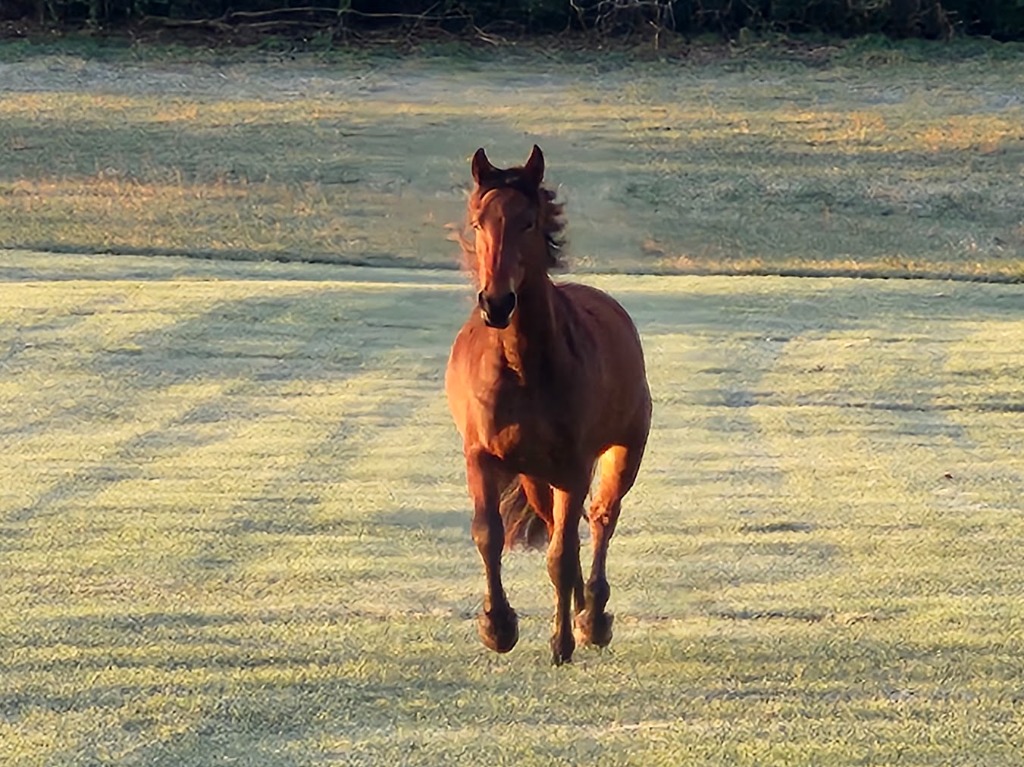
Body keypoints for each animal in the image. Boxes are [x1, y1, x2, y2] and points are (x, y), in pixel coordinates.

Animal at [444, 145, 652, 665]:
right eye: (478, 222)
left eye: (528, 221)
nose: (497, 303)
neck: (523, 367)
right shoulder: (481, 456)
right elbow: (489, 534)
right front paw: (497, 626)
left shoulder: (573, 468)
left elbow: (561, 553)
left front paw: (562, 641)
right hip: (536, 478)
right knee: (567, 527)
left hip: (621, 453)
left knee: (600, 520)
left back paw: (592, 618)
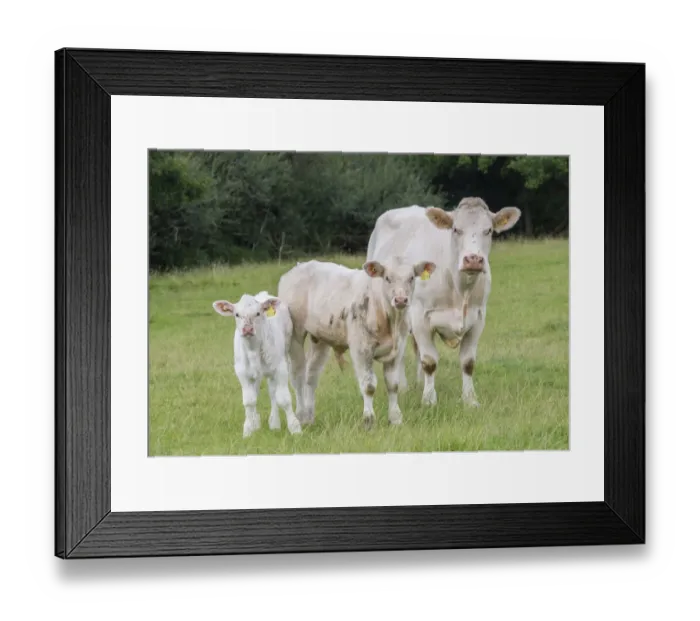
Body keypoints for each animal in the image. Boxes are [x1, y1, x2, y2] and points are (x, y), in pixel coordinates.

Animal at [212, 291, 302, 438]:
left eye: (258, 313)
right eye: (237, 314)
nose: (247, 329)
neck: (253, 349)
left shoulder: (280, 368)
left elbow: (283, 399)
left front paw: (295, 428)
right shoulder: (242, 372)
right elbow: (249, 401)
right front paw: (248, 429)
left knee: (272, 392)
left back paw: (274, 423)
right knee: (257, 391)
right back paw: (256, 423)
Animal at [277, 257, 436, 429]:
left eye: (411, 278)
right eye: (387, 278)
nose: (401, 300)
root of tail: (298, 267)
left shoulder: (397, 350)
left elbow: (393, 385)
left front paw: (395, 419)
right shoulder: (361, 349)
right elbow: (369, 386)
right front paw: (369, 421)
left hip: (319, 338)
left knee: (311, 375)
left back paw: (309, 417)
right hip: (295, 335)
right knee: (297, 376)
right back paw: (300, 416)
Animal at [366, 197, 521, 407]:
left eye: (488, 230)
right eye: (456, 229)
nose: (473, 259)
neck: (460, 289)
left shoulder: (478, 318)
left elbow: (468, 362)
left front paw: (470, 400)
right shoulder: (420, 316)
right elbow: (429, 361)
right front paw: (429, 400)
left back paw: (419, 383)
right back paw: (404, 387)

++++++++++

Using the records above, set down exactly the lines from the one with "neck: (253, 349)" through the one with "right knee: (257, 391)", inclusive, and nothing more.

neck: (253, 349)
left shoulder: (280, 368)
left elbow: (283, 399)
left front paw: (295, 428)
right shoulder: (242, 372)
right elbow: (249, 401)
right front paw: (248, 429)
left knee: (272, 392)
left back paw: (274, 423)
right knee: (257, 391)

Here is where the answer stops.